Agriculture Secretary Francisco Tiu Laurel Jr., speaking on the sidelines of the 31st National Hog Convention in Pasay City, said the reform effort is being led by the agency’s Policy and Planning Office, with a new framework expected by October.
“Our MAV rules were written in 1996… I found a lot of room for improvement. So, we have to revise the MAV,” he said.
Under the MAV system, pork imports within the annual quota are subject to a reduced tariff of 15%, compared to the 25% rate applied outside the quota. The country currently allows the importation of 55,000 metric tons (MT) of pork under this mechanism, with 30,000 MT reserved for meat processors to help keep prices of processed meat affordable.
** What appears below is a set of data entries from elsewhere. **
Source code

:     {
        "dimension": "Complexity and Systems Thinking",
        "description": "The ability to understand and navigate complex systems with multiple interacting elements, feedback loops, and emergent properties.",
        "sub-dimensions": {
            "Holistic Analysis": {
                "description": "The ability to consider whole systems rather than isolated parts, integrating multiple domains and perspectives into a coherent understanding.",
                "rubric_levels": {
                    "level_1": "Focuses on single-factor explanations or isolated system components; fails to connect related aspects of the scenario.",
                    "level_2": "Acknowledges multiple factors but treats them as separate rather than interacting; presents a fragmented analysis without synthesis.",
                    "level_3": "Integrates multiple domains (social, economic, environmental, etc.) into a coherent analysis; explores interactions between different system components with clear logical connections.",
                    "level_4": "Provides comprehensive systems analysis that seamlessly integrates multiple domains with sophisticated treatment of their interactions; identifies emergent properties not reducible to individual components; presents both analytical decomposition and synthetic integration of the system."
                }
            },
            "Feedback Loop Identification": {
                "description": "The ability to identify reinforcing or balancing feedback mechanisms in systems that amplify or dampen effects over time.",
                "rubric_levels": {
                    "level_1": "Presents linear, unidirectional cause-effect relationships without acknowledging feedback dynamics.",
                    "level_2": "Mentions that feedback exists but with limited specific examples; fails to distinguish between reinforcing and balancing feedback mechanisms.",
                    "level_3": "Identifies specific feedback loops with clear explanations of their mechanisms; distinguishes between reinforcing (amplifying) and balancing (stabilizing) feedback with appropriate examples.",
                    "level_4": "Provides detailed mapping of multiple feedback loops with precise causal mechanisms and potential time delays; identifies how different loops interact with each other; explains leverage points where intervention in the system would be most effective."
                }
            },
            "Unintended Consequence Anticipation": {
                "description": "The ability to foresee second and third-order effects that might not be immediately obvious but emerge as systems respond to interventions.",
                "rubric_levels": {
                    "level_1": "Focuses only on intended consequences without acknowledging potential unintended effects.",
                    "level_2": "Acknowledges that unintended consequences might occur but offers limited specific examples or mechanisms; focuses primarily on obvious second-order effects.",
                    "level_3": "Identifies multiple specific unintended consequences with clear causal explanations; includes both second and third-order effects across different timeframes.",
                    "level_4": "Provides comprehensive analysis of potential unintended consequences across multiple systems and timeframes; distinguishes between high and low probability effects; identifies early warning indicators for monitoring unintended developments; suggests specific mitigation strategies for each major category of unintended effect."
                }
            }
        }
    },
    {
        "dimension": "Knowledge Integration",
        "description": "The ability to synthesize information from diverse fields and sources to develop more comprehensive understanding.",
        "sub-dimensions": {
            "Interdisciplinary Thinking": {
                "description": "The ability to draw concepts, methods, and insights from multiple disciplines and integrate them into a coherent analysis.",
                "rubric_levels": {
However, a recent DA review revealed significant imbalances, according to Tiu Laurel. Of the 130 accredited quota holders, just 47 account for 80% of the MAV allocation. Even more concerning, 22 of those 47 control 70% of the allocated volume—translating to more than half of the entire MAV quota being cornered by less than two dozen companies, he highlighted.
The agriculture chief said MAV quotas are being reused, which distorts the actual volume of imports and limits consumer benefits from lower tariffs.
As part of the reforms, the DA wants to increase the allocation for meat processors to 40,000 MT. The remainder would be assigned to Food Terminals Inc. (FTI), which could then intervene in the market to help stabilize pork prices.